* DOCUMENT SEGMENT
He and his wife, Marilyn, held their engagement dinner there, and the pieces quickly fell into place: Marilyn, looking for part-time work as a waitress. Little Fish's beleaguered chef/owner, looking for an out. Stollenwerk, ready to go solo.
By the time Stollenwerk relaunched Little Fish on New Year's Day 2007, little of the original remained. One exception: the Argentine chimichurri, a bright, grassy blend of fresh oregano, parsley and extra-virgin that the former chef used as a seafood sauce. In v. 2.0, it's the butter to the warm, chewy Faragalli's rolls.
I'd tell you to ask for more bread to dunk into the plump, cilantro-speckled mussels' mellow coconut-and-Penang curry broth, but the intuitive staff will already have beaten me to it.
Those mussels hail from Canada, as do the briny Little Shemogue oysters that, less than 48 hours before, were chilling in New Brunswick's Northumberland Strait. Stollenwerk sources the rest of the seafood prepared on the single six-burner stove--the open-galley kitchen has no fryer and no grill--from various purveyors.

* EXTRACTED MATERIAL
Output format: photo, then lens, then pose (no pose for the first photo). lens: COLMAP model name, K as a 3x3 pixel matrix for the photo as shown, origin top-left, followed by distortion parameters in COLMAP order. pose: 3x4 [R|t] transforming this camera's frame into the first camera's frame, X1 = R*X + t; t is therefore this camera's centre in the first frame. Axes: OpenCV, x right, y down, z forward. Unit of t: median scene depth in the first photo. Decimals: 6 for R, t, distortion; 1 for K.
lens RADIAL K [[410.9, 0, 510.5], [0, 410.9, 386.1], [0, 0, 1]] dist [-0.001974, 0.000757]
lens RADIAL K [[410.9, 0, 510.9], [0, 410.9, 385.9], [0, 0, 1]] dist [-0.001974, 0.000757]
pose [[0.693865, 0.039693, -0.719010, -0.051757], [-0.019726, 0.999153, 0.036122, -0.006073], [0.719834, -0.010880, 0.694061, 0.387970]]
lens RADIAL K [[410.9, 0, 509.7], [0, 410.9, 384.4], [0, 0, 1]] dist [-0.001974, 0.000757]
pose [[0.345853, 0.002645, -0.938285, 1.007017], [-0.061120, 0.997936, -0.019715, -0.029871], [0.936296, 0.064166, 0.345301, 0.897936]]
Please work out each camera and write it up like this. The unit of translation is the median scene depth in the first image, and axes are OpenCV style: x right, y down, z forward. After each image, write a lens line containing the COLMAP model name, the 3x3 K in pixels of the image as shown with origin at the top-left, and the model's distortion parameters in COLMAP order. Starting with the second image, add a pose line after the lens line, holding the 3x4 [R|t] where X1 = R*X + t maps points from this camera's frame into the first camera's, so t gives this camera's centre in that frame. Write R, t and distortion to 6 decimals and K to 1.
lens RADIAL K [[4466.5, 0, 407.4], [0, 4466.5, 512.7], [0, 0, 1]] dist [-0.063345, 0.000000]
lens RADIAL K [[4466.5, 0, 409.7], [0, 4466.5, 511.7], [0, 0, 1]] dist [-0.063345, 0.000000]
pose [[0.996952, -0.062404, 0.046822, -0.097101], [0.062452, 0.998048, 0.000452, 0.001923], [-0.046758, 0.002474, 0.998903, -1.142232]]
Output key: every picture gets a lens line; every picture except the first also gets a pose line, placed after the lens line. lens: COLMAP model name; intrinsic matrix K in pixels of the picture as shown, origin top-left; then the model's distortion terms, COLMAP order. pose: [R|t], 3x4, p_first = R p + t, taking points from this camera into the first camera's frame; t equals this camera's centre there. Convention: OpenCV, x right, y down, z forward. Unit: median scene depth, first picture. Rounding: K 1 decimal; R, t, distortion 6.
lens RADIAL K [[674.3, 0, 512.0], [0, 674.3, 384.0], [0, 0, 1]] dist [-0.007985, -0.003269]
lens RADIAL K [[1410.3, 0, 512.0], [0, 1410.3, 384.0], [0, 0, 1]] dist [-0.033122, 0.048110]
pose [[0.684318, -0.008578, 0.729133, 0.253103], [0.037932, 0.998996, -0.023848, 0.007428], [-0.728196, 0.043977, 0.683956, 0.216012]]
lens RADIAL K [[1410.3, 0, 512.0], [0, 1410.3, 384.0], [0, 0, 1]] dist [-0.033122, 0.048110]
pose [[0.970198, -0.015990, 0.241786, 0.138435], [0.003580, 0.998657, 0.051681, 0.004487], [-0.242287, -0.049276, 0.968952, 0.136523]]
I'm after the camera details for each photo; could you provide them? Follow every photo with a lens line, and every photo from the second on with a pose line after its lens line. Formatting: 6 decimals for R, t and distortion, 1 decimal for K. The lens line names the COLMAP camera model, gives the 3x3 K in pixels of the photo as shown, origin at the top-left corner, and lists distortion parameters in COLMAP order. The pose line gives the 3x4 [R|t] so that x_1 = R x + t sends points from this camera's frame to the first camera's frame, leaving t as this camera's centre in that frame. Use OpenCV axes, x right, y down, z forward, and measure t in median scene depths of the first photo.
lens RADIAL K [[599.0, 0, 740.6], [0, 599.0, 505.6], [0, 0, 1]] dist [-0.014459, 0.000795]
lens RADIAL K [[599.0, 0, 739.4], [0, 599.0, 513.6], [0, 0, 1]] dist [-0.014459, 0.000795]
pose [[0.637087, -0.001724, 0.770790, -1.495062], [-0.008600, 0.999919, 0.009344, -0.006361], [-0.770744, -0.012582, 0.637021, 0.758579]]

* EXERCISE DESCRIPTION
Answer these questions using the text about the Little Fish restaurant.
1. On what day did Stollenwerk relaunch Little Fish?
2. In the relaunched restaurant, what role does the Argentine chimichurri play?
3. Where were the Little Shemogue oysters chilling less than 48 hours before being served?

* ANSWER BELOW
1. New Year's Day 2007.
2. It serves as the butter for the warm, chewy Faragalli's rolls.
3. In New Brunswick's Northumberland Strait.